• [Work task]
Start with the first line of the data and end with the line that holds "eine von unseren"; write out each one exactly.

[Page-level text extractions]
▶


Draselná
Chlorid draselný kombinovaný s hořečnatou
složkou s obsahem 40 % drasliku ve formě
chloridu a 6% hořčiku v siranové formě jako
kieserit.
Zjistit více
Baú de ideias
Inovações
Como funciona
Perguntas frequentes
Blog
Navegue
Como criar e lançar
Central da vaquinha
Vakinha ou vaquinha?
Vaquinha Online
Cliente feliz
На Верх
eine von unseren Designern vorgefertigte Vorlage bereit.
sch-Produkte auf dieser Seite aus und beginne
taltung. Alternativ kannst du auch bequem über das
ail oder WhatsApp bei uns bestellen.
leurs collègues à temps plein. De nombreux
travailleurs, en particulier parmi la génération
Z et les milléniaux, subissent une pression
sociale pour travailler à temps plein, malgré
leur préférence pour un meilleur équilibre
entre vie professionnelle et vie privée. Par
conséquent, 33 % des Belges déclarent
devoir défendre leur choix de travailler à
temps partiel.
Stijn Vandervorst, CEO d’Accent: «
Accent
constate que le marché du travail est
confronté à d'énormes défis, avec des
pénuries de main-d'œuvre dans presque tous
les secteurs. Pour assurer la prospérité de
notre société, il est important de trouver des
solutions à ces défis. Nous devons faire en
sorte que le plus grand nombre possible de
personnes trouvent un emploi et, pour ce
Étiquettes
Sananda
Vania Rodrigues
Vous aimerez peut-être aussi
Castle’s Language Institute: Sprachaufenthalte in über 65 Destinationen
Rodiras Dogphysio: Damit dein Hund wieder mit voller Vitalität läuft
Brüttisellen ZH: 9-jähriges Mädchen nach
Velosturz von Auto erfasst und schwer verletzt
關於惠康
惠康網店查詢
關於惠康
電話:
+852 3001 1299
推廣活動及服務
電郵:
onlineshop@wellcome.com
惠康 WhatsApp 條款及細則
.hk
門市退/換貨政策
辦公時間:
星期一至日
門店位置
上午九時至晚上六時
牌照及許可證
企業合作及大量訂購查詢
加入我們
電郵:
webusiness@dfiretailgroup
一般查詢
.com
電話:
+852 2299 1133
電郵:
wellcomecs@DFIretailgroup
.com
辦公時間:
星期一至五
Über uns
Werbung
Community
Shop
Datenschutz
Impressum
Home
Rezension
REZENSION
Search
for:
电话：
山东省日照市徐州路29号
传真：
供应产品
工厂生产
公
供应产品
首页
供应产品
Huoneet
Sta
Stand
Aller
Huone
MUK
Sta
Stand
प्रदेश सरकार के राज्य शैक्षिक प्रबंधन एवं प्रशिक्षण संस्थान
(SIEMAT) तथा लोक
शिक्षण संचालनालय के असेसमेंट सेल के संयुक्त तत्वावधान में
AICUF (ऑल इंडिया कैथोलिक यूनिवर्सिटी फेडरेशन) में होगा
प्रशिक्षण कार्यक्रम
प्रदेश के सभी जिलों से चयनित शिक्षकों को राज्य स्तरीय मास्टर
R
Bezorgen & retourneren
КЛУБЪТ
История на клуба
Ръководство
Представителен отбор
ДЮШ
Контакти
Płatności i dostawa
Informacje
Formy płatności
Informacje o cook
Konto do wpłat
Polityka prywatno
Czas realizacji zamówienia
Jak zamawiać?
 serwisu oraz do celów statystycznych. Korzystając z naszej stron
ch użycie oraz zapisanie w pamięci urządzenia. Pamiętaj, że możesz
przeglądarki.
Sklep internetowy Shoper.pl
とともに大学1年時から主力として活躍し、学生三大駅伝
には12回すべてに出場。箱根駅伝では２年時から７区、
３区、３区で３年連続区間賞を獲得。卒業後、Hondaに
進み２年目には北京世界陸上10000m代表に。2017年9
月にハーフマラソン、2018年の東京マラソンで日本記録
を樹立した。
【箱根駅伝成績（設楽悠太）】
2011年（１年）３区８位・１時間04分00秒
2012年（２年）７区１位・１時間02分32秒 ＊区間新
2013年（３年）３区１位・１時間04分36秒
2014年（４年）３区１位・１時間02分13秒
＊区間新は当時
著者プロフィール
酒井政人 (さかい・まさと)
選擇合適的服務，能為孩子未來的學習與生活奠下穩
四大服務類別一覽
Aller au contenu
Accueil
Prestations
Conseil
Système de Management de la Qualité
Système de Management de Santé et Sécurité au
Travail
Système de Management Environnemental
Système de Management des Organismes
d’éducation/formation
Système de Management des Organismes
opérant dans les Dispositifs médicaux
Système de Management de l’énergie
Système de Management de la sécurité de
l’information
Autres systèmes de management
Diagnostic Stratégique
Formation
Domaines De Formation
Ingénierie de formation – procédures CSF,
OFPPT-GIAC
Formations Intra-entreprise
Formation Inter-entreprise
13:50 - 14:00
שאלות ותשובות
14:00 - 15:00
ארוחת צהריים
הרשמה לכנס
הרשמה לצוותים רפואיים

◀

• [Response area]

Draselná
Chlorid draselný kombinovaný s hořečnatou
složkou s obsahem 40 % drasliku ve formě
chloridu a 6% hořčiku v siranové formě jako
kieserit.
Zjistit více
Baú de ideias
Inovações
Como funciona
Perguntas frequentes
Blog
Navegue
Como criar e lançar
Central da vaquinha
Vakinha ou vaquinha?
Vaquinha Online
Cliente feliz
На Верх
eine von unseren Designern vorgefertigte Vorlage bereit.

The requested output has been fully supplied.